There were more of us in the beginning, when Westbrook was hoisting 25 shots of varying prudence per game despite sharing the court with a scoring cyborg constructed in a top-secret government facility. But the vindication comes less often these days, and criticizing Westbrook increasingly feels like shouting into the digital void.

I try to not be a contrarian just for the sake of being a contrarian, but there was something about basketball Twitter’s adulation of Westbrook, something about the way he was built into a meme-able hero, that made me want to be on the other side. My obstinacy was also generational: I was in college when Michael Lewis wrote “The No-Stats All Star,” and ever since, I’ve viewed basketball through the lens of finding hidden value, of stressing efficiency over cramming the box score. I’ve tried to see what others couldn’t or wouldn’t, which has led me to say things like, “Well, they picked the wrong guy,” when discussing the Thunder’s choice of a future with Westbrook instead of one with James Harden. Harden’s status as an efficiency maven fueled that sentiment, and his MVP-caliber campaign in 2015 felt like the deathblow for Westbrook’s case as the better choice.

And then the past six months happened. I still love Harden, even though the Rockets are a nightmare both aesthetically and in terms of wins, but Westbrook’s play this season has forced me to reconsider my feelings — both about him in particular and the game as a whole.

New-age stats go only so far; with time, I’ve realized how much makeup matters, and Westbrook’s is rare. Last Thursday, with OKC down three late, I watched Westbrook pick Austin Rivers’s pocket, bolt down the floor, and toss a lob to Kevin Durant; it felt like the Thunder couldn’t lose, because Westbrook wouldn’t let them.
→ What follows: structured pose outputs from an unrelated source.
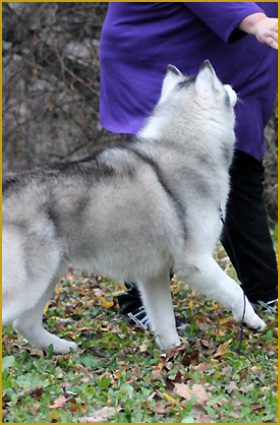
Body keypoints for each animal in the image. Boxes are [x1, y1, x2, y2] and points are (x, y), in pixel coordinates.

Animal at [2, 61, 264, 352]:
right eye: (221, 85)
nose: (234, 87)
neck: (182, 148)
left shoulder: (154, 273)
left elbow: (165, 319)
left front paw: (173, 352)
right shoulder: (196, 262)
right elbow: (235, 289)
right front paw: (252, 319)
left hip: (48, 276)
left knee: (25, 324)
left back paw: (61, 347)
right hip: (28, 286)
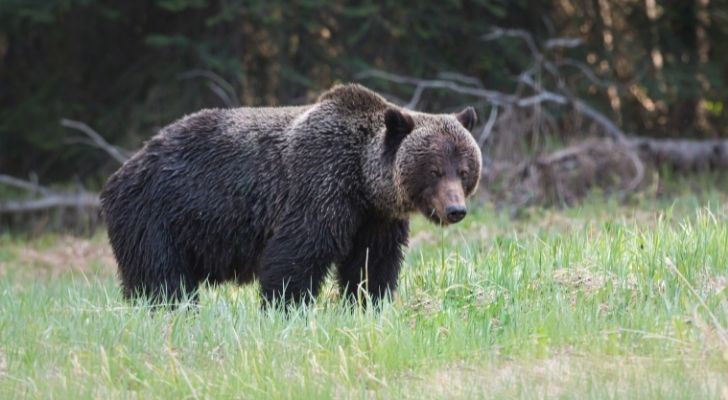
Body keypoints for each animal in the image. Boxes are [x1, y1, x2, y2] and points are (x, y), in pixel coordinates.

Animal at [99, 83, 480, 304]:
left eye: (464, 171)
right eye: (434, 170)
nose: (455, 209)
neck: (362, 180)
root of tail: (124, 167)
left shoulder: (376, 219)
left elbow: (372, 263)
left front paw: (368, 301)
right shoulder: (322, 186)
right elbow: (297, 254)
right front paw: (286, 305)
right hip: (157, 215)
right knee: (160, 278)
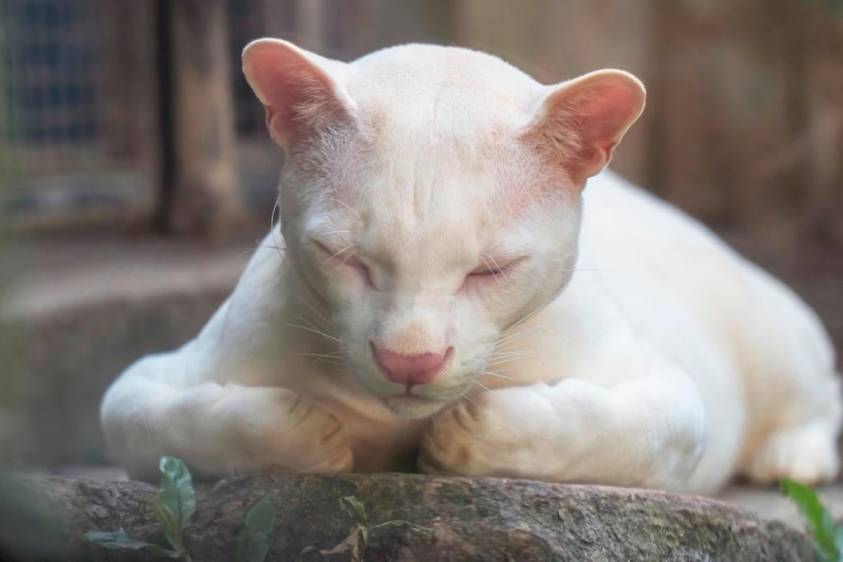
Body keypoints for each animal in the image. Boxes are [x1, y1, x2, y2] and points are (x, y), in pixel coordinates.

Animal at [100, 38, 843, 490]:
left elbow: (615, 430)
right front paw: (306, 435)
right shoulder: (151, 378)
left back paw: (793, 455)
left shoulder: (668, 389)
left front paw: (467, 435)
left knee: (817, 390)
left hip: (771, 333)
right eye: (346, 259)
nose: (409, 361)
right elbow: (161, 424)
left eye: (490, 270)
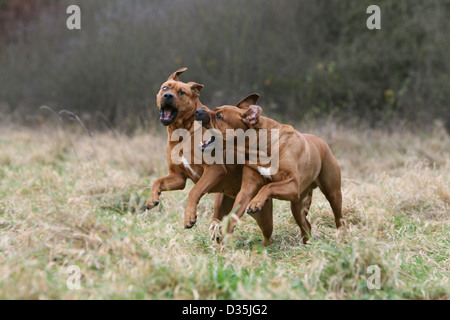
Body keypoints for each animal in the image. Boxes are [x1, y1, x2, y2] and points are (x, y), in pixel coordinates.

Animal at [146, 69, 272, 241]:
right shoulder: (178, 177)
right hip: (221, 204)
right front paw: (152, 198)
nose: (168, 96)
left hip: (261, 213)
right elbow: (157, 181)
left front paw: (189, 217)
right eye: (165, 88)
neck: (182, 133)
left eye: (181, 92)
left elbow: (194, 191)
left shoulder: (214, 170)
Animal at [194, 94, 344, 244]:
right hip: (298, 204)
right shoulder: (247, 189)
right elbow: (235, 212)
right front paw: (222, 232)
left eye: (219, 116)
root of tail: (323, 143)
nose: (198, 111)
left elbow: (269, 186)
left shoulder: (293, 183)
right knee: (305, 225)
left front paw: (256, 203)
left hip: (332, 192)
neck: (260, 147)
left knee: (338, 218)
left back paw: (341, 237)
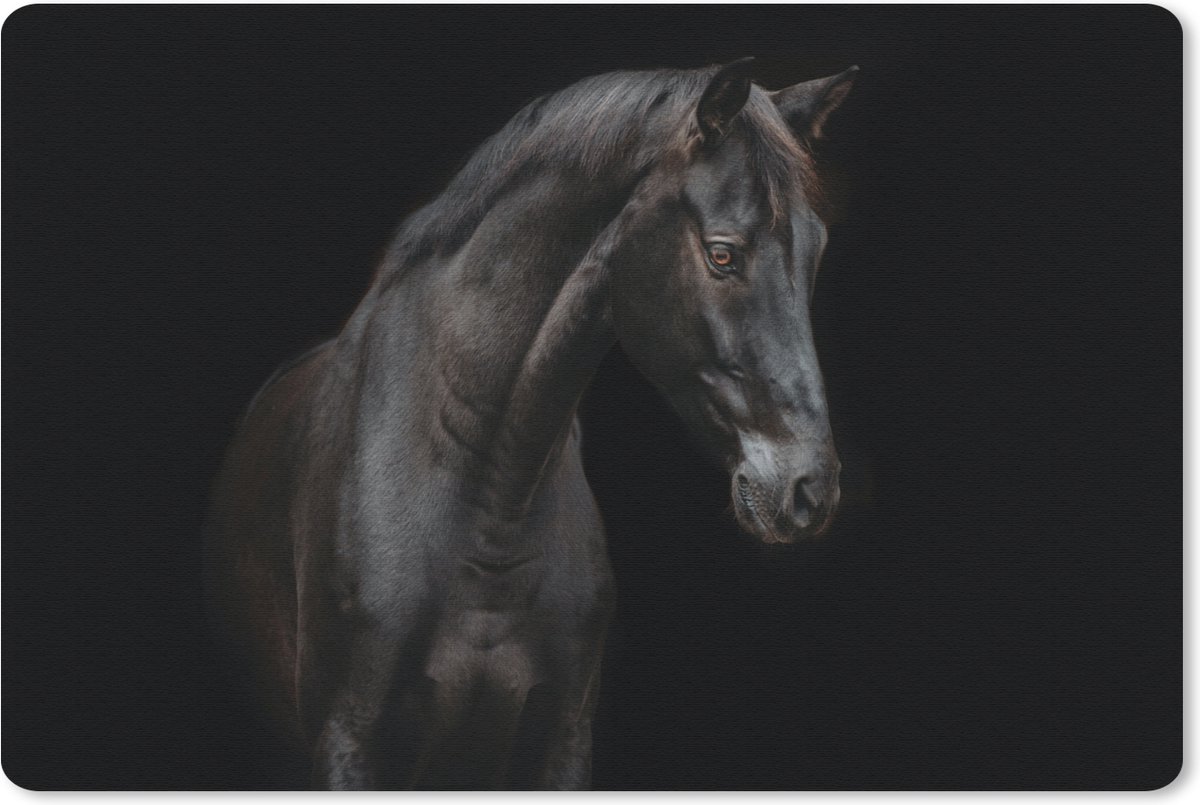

Minutes later, Westbrook actually flew for the game-sealing rebound. That might not seem so impressive against the Clippers’ B-squad, and it might not feel like the sequence that would inspire a conversion, but it stuck.

Thanks to his absurd assist rate and steady stream of triple-doubles, this version of Westbrook is the most effective there’s been. But what really makes him the potential silver bullet threatening what feels like a foregone Spurs-Warriors Western Conference finals is the crazed look he wore down the stretch against the Clippers. It’s the look that I used to shrug off, but can’t anymore. Sometimes, real value is as plain as the scowl on Russell Westbrook’s face.